Over the course of his career, Stewart Grant has also written for artists such as the Edmonton Symphony Orchestra, the Regina Symphony Orchestra, the Hamilton Philharmonic, the Saskatoon Sinfonietta, the Foothills Brass, pianists Charles Foreman and Glen Montgomery, The Thirteen Strings of Ottawa, organist Dom André Laberge and contralto Maureen Forrester. His compositions have been performed by orchestras from coast to coast, including the Vancouver and Newfoundland Symphony Orchestras, Les Violons du Roy, the Saskatoon Symphony Orchestra – for whom he was “Composer of the Season” for 1995-96 – I Musici de Montréal, Symphony Nova Scotia, the National Youth Orchestra and the Manitoba Chamber Orchestra, as well as by artists such as pianist Stéphane Lemelin, The Aeolian Winds and James Sommerville, principal horn of the Boston Symphony Orchestra. His music has been frequently broadcast across Canada on CBC Radio and has been performed in Europe, the United States, India and South America. His works are available through the Canadian Music Centre and the Theodore Presser Company.

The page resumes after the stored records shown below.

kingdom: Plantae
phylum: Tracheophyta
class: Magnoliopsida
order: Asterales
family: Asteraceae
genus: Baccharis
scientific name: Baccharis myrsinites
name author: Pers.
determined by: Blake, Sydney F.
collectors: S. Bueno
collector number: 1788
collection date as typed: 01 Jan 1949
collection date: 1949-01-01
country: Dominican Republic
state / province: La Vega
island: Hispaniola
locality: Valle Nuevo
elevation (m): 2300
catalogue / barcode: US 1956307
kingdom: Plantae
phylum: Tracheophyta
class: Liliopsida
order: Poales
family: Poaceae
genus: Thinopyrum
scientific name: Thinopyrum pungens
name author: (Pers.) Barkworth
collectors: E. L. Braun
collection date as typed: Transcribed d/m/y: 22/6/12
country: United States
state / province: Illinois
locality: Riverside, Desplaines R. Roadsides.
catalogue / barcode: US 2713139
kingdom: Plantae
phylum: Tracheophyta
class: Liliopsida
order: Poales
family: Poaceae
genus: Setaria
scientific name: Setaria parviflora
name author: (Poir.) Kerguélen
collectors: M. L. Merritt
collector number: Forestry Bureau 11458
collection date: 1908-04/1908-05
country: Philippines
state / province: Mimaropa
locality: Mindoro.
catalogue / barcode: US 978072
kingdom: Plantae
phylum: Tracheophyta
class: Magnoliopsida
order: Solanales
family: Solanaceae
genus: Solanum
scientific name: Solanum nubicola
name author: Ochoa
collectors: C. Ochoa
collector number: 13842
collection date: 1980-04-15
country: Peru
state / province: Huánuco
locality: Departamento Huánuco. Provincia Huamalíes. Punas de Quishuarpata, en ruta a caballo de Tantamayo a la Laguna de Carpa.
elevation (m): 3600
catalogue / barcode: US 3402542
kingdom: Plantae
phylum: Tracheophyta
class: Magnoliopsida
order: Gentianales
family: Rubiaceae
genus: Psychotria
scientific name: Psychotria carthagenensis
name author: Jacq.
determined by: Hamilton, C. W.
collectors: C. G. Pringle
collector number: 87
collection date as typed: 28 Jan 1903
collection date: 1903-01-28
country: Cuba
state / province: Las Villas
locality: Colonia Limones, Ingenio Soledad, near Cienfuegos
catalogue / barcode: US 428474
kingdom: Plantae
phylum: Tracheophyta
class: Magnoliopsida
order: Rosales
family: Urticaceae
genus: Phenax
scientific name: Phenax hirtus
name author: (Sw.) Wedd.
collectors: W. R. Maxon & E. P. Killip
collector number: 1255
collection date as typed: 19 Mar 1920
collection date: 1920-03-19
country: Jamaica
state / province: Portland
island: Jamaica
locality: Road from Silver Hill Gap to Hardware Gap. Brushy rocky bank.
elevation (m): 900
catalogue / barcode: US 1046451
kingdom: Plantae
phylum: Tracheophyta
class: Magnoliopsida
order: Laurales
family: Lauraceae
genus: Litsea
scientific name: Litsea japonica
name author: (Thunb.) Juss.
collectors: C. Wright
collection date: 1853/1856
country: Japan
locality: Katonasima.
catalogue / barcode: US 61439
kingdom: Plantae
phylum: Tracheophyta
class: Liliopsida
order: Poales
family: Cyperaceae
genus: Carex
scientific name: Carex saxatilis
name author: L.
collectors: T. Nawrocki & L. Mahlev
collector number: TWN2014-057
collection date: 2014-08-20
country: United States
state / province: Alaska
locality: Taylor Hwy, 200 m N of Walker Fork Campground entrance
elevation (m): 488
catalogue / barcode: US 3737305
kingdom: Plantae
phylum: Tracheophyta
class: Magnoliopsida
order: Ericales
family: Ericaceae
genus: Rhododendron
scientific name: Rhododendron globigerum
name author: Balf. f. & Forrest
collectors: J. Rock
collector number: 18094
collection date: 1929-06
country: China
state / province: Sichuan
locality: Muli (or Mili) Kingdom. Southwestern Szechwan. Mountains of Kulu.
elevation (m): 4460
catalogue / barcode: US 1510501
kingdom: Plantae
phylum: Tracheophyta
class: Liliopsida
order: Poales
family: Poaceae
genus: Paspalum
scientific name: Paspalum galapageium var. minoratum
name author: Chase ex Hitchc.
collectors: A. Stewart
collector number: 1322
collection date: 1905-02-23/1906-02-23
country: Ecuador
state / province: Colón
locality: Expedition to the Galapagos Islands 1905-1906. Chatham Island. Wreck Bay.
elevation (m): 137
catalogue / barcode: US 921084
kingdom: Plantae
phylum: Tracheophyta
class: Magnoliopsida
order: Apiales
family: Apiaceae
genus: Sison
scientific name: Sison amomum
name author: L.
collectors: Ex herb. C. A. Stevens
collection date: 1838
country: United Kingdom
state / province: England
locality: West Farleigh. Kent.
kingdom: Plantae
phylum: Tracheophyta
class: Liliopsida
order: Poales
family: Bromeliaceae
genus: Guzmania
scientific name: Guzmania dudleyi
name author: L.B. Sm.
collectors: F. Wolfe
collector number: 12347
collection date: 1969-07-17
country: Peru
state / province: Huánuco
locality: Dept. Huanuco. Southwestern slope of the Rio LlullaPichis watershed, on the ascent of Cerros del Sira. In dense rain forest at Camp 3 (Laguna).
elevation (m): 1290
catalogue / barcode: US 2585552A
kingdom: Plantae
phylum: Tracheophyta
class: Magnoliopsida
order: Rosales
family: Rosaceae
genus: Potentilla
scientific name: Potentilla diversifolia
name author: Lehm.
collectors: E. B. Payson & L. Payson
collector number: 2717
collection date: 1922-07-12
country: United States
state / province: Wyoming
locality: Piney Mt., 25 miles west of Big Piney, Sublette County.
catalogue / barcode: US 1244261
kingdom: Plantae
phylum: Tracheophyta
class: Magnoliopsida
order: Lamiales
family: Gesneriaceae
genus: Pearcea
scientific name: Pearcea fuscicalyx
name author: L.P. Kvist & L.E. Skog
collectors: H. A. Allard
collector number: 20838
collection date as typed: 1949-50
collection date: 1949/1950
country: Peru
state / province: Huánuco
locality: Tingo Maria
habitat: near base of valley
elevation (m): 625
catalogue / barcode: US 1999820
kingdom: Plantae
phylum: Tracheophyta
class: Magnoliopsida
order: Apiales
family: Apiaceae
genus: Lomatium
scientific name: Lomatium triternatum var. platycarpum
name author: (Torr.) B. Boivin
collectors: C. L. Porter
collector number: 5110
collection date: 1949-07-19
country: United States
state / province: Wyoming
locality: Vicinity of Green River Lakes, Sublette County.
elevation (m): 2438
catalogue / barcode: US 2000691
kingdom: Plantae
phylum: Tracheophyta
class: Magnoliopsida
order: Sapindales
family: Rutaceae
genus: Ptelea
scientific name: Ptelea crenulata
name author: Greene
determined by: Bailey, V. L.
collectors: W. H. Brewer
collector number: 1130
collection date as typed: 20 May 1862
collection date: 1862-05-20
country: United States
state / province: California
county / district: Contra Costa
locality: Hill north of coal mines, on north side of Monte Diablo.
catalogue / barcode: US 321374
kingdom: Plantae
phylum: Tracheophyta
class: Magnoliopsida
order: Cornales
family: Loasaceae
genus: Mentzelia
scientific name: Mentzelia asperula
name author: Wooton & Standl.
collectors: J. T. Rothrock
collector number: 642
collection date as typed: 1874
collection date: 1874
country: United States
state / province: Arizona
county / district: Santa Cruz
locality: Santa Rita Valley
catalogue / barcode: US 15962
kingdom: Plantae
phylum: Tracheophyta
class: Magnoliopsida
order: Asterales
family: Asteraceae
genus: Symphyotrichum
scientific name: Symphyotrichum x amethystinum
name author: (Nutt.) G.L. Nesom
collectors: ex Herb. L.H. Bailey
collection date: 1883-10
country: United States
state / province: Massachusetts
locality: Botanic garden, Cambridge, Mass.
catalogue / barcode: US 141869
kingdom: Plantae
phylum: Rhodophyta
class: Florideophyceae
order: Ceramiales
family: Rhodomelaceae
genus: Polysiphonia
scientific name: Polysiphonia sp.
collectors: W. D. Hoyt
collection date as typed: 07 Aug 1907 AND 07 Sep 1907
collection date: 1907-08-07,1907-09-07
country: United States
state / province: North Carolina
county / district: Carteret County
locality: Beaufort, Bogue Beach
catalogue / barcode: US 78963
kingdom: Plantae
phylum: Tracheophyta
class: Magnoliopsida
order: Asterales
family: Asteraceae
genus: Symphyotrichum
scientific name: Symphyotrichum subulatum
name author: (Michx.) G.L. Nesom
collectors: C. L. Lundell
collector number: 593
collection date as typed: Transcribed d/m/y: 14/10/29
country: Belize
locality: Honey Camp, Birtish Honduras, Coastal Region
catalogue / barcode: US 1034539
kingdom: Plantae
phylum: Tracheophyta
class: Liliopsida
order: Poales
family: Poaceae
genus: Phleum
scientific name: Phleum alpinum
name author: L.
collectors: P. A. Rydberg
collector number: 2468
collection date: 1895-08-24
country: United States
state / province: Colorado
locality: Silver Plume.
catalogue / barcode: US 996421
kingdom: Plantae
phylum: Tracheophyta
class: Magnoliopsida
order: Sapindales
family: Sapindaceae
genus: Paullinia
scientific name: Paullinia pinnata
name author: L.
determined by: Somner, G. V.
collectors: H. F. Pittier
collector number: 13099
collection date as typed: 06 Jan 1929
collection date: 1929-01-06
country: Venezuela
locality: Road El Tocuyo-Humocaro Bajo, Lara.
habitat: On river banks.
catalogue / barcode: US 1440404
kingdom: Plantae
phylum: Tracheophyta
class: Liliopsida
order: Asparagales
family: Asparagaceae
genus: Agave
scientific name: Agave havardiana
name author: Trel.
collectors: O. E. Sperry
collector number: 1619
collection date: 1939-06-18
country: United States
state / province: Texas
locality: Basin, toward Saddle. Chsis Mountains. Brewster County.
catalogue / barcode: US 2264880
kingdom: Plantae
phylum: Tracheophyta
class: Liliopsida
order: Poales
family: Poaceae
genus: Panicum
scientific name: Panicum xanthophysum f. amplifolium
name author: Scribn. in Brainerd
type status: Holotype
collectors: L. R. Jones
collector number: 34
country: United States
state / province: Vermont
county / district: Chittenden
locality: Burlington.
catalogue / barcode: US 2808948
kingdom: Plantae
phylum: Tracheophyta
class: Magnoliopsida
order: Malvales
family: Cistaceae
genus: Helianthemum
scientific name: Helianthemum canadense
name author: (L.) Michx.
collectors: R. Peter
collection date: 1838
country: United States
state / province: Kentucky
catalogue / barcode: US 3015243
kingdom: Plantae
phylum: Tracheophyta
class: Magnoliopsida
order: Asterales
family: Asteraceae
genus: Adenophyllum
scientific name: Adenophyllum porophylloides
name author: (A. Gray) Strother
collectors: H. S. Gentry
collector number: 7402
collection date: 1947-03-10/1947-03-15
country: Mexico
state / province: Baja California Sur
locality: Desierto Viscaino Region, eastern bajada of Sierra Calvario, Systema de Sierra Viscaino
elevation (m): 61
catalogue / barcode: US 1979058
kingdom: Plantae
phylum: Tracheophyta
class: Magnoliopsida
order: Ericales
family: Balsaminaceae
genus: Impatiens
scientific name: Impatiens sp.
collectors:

The year 2001 saw the release of Sharing Visions, an award-winning television documentary based on Stewart Grant’s Sam Black Sketches that explores the creative process both from his perspective as a composer and from the perspective of painter Sam Black, whose sketches, paintings and prints provided the inspiration for the composition. The film culminates in a performance of the twenty-minute work by the Edmonton Symphony Orchestra under the direction of David Hoyt. A production of Patenaude Communications in association with Dinosaur Soup Productions, it has since been frequently aired on Radio-Canada, CFRN-TV, Canal D and the Canadian arts network Bravo!